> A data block
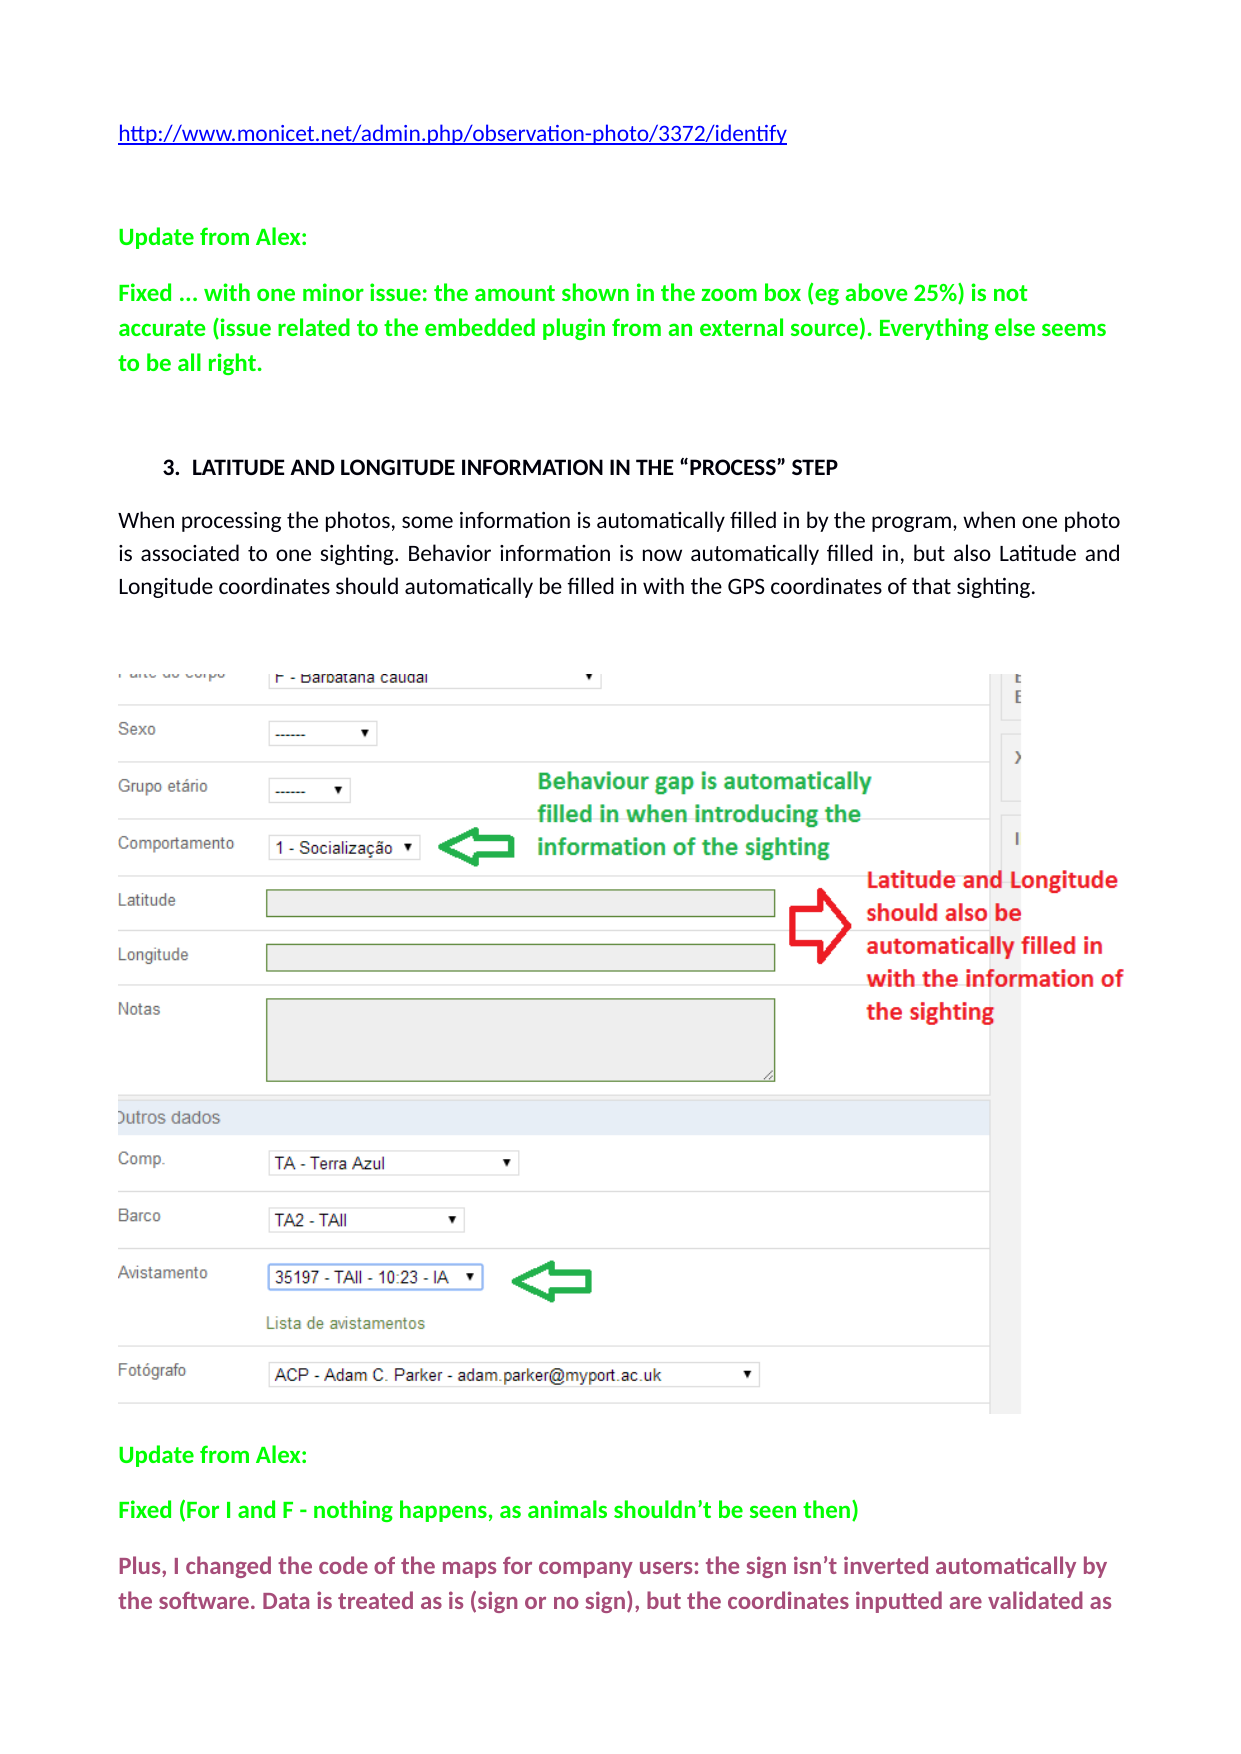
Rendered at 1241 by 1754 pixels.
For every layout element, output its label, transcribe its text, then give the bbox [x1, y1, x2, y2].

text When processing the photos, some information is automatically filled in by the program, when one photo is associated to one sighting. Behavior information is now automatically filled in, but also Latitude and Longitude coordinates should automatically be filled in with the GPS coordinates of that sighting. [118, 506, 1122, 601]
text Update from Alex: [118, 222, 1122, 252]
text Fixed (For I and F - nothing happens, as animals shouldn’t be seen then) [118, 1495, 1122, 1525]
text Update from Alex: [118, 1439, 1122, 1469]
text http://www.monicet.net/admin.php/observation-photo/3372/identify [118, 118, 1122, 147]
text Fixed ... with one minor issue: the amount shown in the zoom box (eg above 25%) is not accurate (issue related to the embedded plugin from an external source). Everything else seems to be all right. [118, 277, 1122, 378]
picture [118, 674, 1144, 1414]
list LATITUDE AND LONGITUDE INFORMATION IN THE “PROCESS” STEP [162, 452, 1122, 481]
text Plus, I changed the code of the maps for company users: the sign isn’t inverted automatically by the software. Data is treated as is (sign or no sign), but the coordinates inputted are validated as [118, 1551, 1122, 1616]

> Stated problem
Copy every row above word for word, leaving out the pictures.

> Correct result
Rendered at 1241 by 1754 pixels.
For every layout element, output its label, transcribe its text, then give the bbox [x1, y1, x2, y2].

text When processing the photos, some information is automatically filled in by the program, when one photo is associated to one sighting. Behavior information is now automatically filled in, but also Latitude and Longitude coordinates should automatically be filled in with the GPS coordinates of that sighting. [118, 506, 1122, 601]
text Update from Alex: [118, 222, 1122, 252]
text Fixed (For I and F - nothing happens, as animals shouldn’t be seen then) [118, 1495, 1122, 1525]
text Update from Alex: [118, 1439, 1122, 1469]
text http://www.monicet.net/admin.php/observation-photo/3372/identify [118, 118, 1122, 147]
text Fixed ... with one minor issue: the amount shown in the zoom box (eg above 25%) is not accurate (issue related to the embedded plugin from an external source). Everything else seems to be all right. [118, 277, 1122, 378]
picture [118, 674, 1144, 1414]
list LATITUDE AND LONGITUDE INFORMATION IN THE “PROCESS” STEP [162, 452, 1122, 481]
text Plus, I changed the code of the maps for company users: the sign isn’t inverted automatically by the software. Data is treated as is (sign or no sign), but the coordinates inputted are validated as [118, 1551, 1122, 1616]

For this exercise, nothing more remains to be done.